I continued on to the points, blessing my good fortune. And thanking whoever had given me the good advice.The only other encounter I had that was quite frightening at the time was when Charlie, a Rhodesia Railways clerical officer, invited me to go fishing with him on the Zambesi. I’d only attempted fishing once before in my life, as a schoolboy, and didn’t take to it at all. I didn’t like attaching a maggot to a hook and even less did I like pulling a hook out of a fish’s mouth. In fact I wouldn’t do either – calling someone else to do it for me.

So when Charlie invited me to join him it was with very mixed feelings that I accepted.
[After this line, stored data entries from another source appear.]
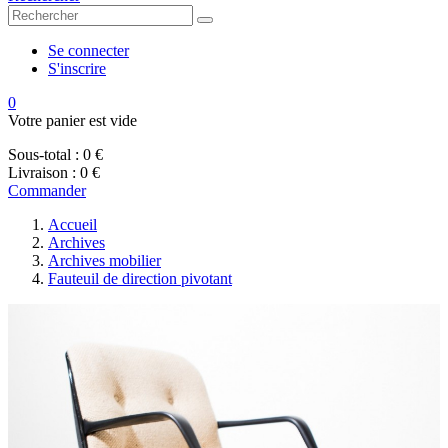
Se connecter
S'inscrire
0
Votre panier est vide
Sous-total :
0 €
Livraison :
0 €
Commander
Accueil
Archives
Archives mobilier
Fauteuil de direction pivotant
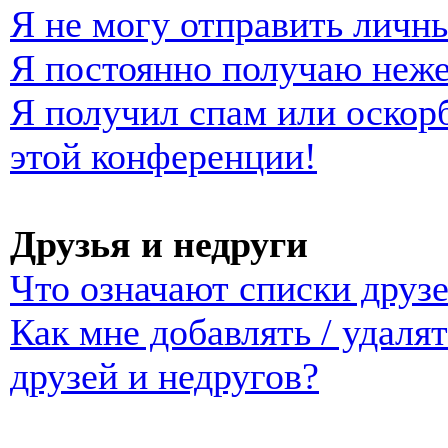
Я не могу отправить личн
Я постоянно получаю неж
Я получил спам или оскорб
этой конференции!
Друзья и недруги
Что означают списки друзе
Как мне добавлять / удаля
друзей и недругов?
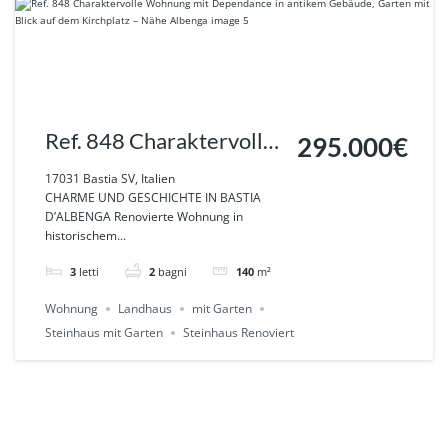
Ref. 848 Charaktervolle
295.000€
Wohnung mit
17031 Bastia SV, Italien
CHARME UND GESCHICHTE IN BASTIA
Dependance in antikem
D’ALBENGA Renovierte Wohnung in
historischem...
Gebäude, Garten mit
Blick auf dem Kirchplatz
3
letti
2
bagni
140
m²
– Nähe Albenga
Wohnung
Landhaus
mit Garten
Steinhaus mit Garten
Steinhaus Renoviert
Only to keep him company, I’d said.

He’d been in Livingstone for a couple of years and had bought a new car, which made a change from all the old ‘bangers’ I’d become accustomed to.

We drove to a spot that he said he used regularly.

‘Good fishing here,’ he’d told me.

I didn’t mind eating the fish so long as I wasn’t expected to catch them, I told him.

The Zambesi is one of Africa’s mightiest rivers. At the part he’d chosen, the river was very wide and flowing gently along. The day was very hot – as it always was at any time of the year – and the water looked tempting.

‘I feel like taking a dip,’ I said. ‘Have you ever swum here, Charlie?’

He was busy unpacking his rods. ‘No. I wouldn’t advise you to, either.’

‘What is it – a strong current?’

‘No, not the currents ... the crocodiles.’

The words had hardly left his lips when there came a thunderous crashing from some nearby bushes. A huge crocodile was lumbering towards us. Despite its awkward movement, it was deceptively fast.

Simultaneously, Charlie grabbed his rods and we both scurried back to the car that was parked about twenty feet away. The crocodile, satisfied that it had chased us away from its territory, gave up the chase and contented itself by throwing warning hisses at us not to return again.